A great option would be to overlay the progress bars on top of one another, perhaps Filter 1 can be transparent red, Filter 2 can be transparent blue, such that the overlapping bar is purple...?
For the last paragraph in my last comment, something like this, with more palatable colors:
Just say NO to jQuery! :)
I'm sure we could get an AngularJS knob though too. Both are interesting suggestions though. Let's keep churning on these ideas as I definitely think when we swap a filter we need to compare the wOBA, BA, OBP, etc. We could possibly just remove the bars in favor of a table once you swap the filter or save a new one too.
The most I think about it, the more I like keeping the progress bars, but morphing them into a table once the user picks another saved filter or saves a new one. That way this screen stays fairly visual when you first come to it, and only becomes table driven as you stick more filters on.
I'm going to assign this issue to me to work on over the weekend. Keep the comments and suggestions coming.
Sounds good to me. Just figured that if you're changing between one filter and multiple filters views, you'll want to keep the main view somewhat consistent, if possible. But it also makes sense that a multiple filters view is somewhat limiting because of the amount of additional space needed on the webpage. So it might make sense to convert the progress bars to a table when switching from a one filter view to a multiple filter view.
FYI, I didn't make any progress on this one over the weekend. I'm still working on the heatmaps.
I've started this work inside the issue-46 branch if anybody is interested in following along.
I merged a bunch of code for this from my feature branch and deployed it to the site. Note that the new filter results are maintained on the at-bat tab right now but not on the pitches tab. I'm thinking about doing the same thing on the pitches tab, with a rollup for each filter result. Clicking on a rollup would expose the per pitch-type that we see today.
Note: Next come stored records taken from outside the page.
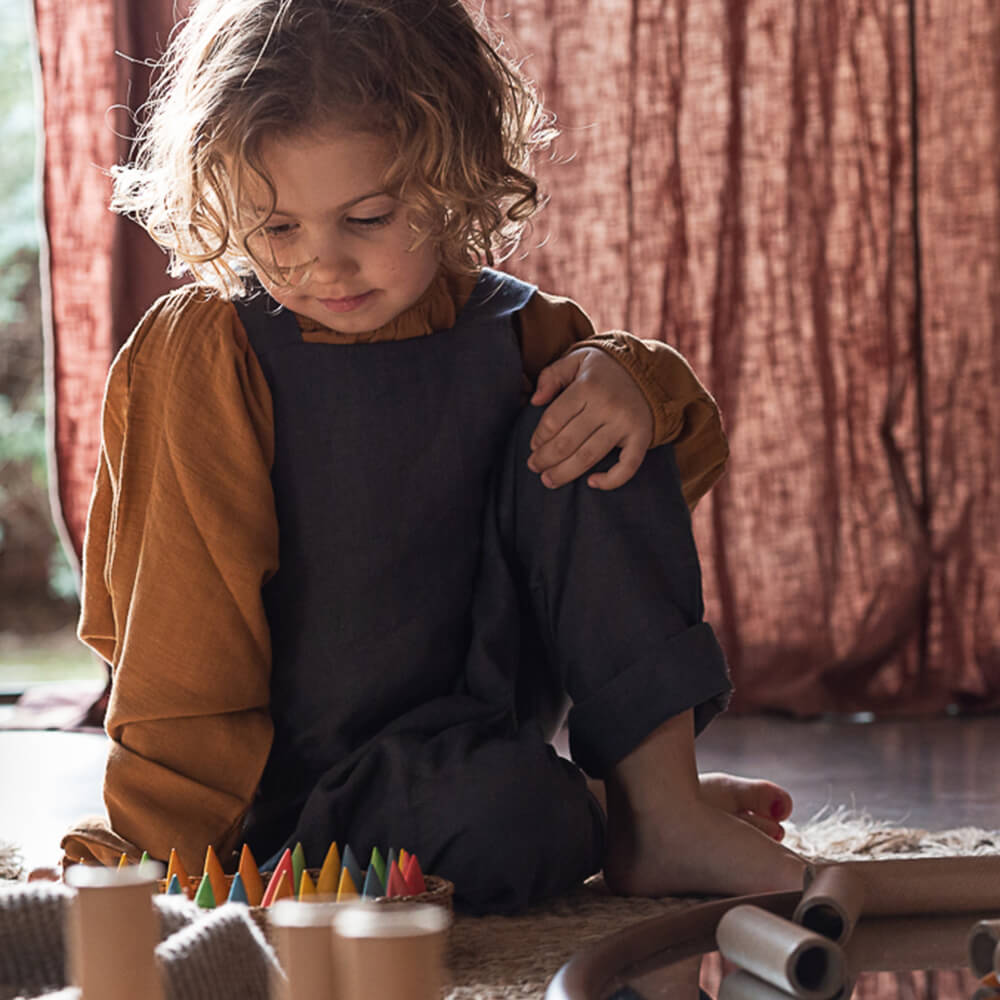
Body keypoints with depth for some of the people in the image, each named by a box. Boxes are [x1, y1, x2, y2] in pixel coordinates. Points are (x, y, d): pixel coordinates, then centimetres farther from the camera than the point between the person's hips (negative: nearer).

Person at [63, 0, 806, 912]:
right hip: (301, 786, -5)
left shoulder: (507, 333, 0)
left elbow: (686, 462, 15)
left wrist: (635, 384, -10)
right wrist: (158, 856, -14)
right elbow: (178, 621, -11)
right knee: (513, 817, -38)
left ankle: (659, 802, -10)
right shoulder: (203, 354, -13)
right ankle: (606, 822, 0)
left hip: (484, 723, 5)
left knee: (583, 437, -12)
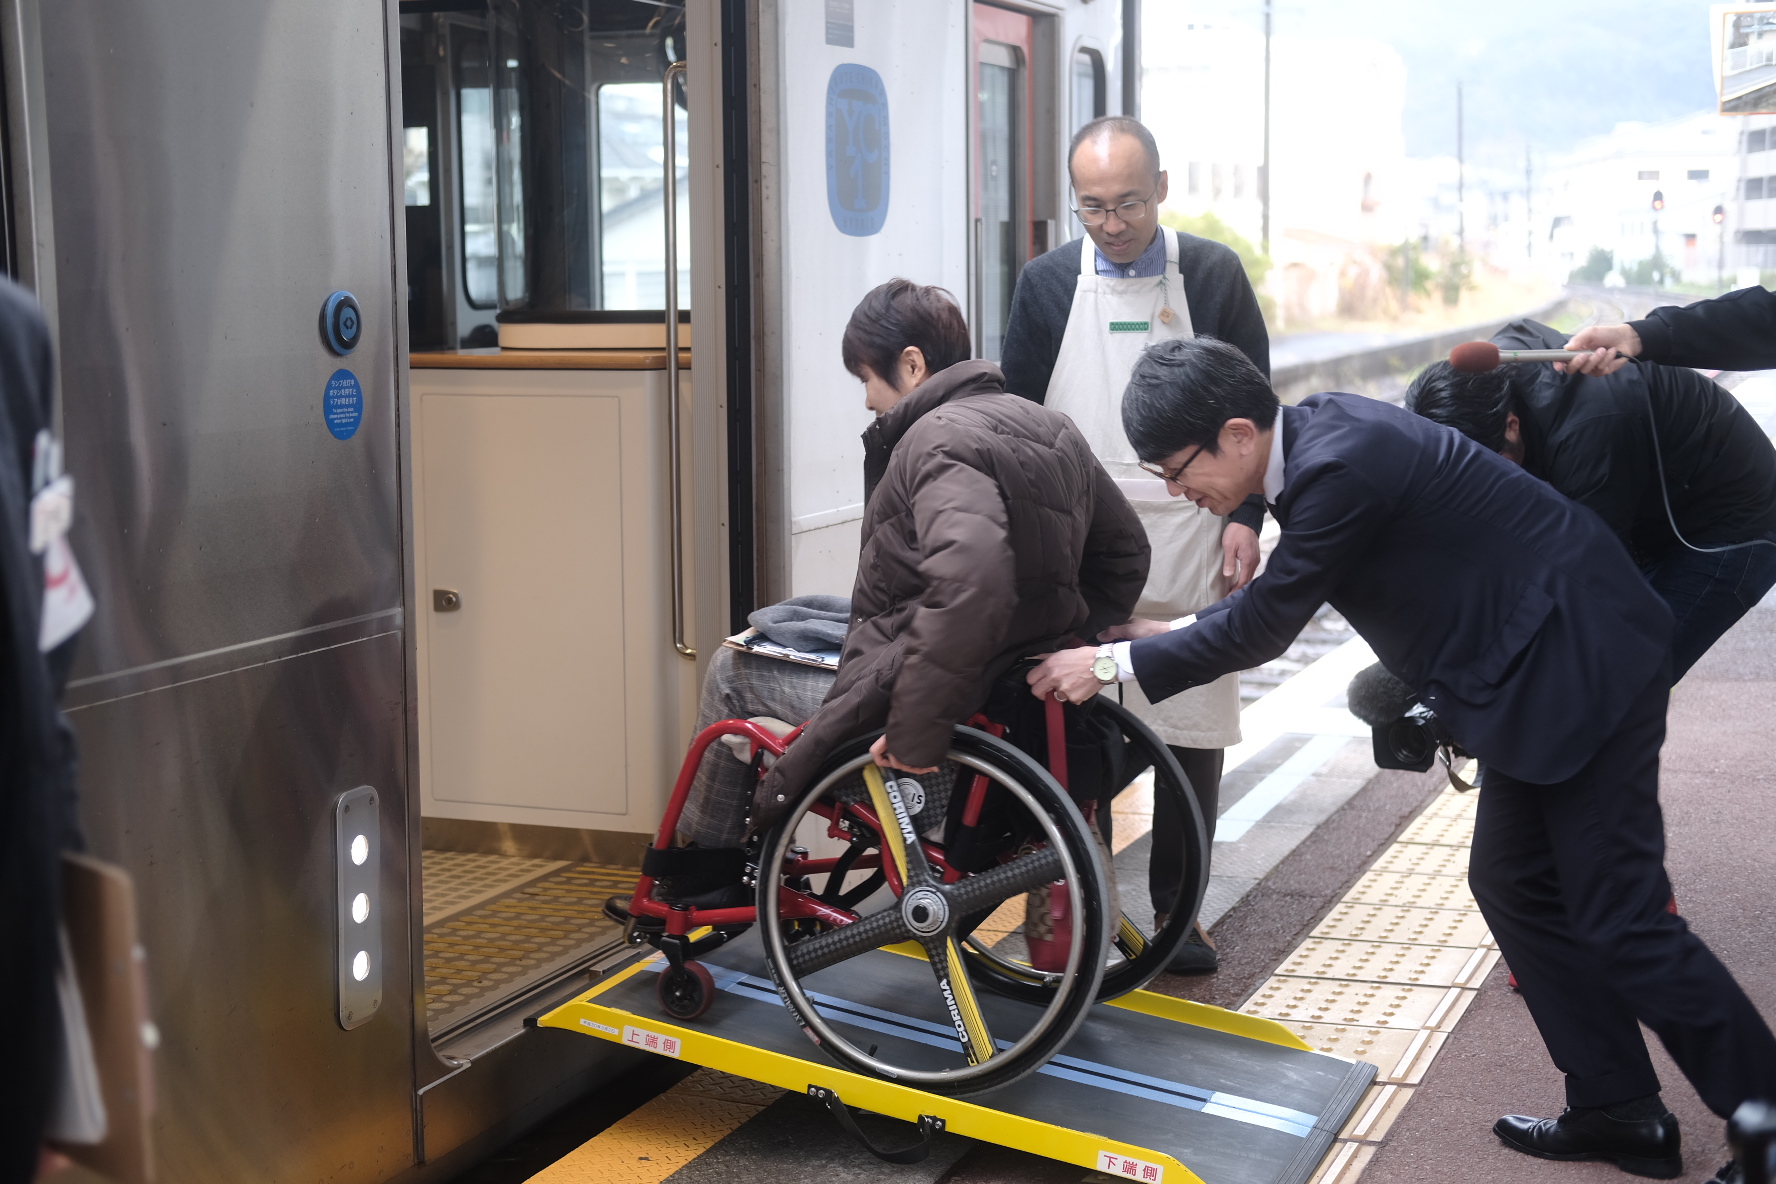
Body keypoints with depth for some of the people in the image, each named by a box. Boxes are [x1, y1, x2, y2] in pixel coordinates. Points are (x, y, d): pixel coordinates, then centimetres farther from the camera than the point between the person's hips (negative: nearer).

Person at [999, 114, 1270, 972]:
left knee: (1192, 732, 2)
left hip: (1189, 544, 0)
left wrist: (1244, 517, 0)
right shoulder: (1046, 284, 6)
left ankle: (1176, 910, 15)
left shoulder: (1213, 275, 5)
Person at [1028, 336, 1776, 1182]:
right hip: (1531, 666, 10)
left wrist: (1118, 663, -11)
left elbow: (1264, 626, -19)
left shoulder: (1343, 464, -27)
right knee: (1513, 884, 14)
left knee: (1619, 919, -5)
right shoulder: (1315, 432, 2)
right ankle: (1619, 1111, 24)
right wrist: (1175, 639, 13)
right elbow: (1279, 599, 16)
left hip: (1582, 661, -10)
Let me know if you have any feedback on this before I get rolling.
Here is a screenshot of the new filter pinning feature.
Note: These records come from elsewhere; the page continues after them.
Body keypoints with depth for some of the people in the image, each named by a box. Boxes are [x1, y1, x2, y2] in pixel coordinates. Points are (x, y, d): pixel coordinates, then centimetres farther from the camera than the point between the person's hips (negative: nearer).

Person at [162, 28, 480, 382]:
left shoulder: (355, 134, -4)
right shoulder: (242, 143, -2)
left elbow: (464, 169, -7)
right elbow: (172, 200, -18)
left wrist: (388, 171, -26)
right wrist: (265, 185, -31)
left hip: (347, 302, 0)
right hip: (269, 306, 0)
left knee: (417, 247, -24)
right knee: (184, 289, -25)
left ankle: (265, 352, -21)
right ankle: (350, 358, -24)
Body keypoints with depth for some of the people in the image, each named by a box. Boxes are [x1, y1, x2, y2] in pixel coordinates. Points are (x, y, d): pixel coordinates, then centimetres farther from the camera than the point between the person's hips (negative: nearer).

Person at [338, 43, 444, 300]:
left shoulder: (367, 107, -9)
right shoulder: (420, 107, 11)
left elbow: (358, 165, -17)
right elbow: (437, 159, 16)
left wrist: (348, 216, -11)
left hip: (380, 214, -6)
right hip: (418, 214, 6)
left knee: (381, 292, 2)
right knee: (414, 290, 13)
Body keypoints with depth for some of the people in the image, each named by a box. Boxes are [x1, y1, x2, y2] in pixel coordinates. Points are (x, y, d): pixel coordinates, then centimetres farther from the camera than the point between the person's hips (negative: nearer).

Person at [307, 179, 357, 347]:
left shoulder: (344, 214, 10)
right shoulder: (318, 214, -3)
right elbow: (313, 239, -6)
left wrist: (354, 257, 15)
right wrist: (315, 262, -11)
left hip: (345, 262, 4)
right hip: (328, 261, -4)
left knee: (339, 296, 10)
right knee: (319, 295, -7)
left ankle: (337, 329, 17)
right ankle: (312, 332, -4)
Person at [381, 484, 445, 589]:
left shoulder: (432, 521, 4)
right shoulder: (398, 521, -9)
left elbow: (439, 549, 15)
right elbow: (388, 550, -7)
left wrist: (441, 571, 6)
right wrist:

I automatically have it create filters for the past three years if the user has no filters. And all of this uses local storage. I didn't test on a browser that doesn't support it. Sorry IE9 users, you're out of luck.
This is so slick! My initial suggestion would be to add other 'groups' of default filters beyond year, such as handedness, runners on base, first pitch vs. behind in the count vs. ahead in the count, etc. but this is so so slick so far. I noticed that you have to click around to get used to how default filters vs. saved filters populate and such, but I'll do some more testing this week to narrow down what I find intuitive vs. what I might find confusing. Otherwise, this is absolutely great work, though I'm sure the pitches view, particularly the heatmaps will require some thought before implementing. Good stuff.
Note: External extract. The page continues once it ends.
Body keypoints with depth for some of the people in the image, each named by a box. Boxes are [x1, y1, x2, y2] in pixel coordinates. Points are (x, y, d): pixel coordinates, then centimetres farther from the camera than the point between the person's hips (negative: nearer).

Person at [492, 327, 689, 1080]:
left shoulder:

I'm going to close this issue out since we have fufilled the original purpose. Let's tackle the pitches tab in the separate set of work since it requires a bit more though. I believe we should do #65 first though.
It would be great to be able to pull season-independant data. For instance, I know that Lance Lynn has a great ERA in the first few months of the season, tapers off during the middle of the season, and then gets hot again around late-august.
I think it would also be really neat to be able to see that data side-by-side (e.g. Lance Lynn in April-May vs June-July).
This is an AWESOME project. I started doing this exact thing on my own before I realized that y'all were doing it WAY better than I was. I'll be glad to help out where I can.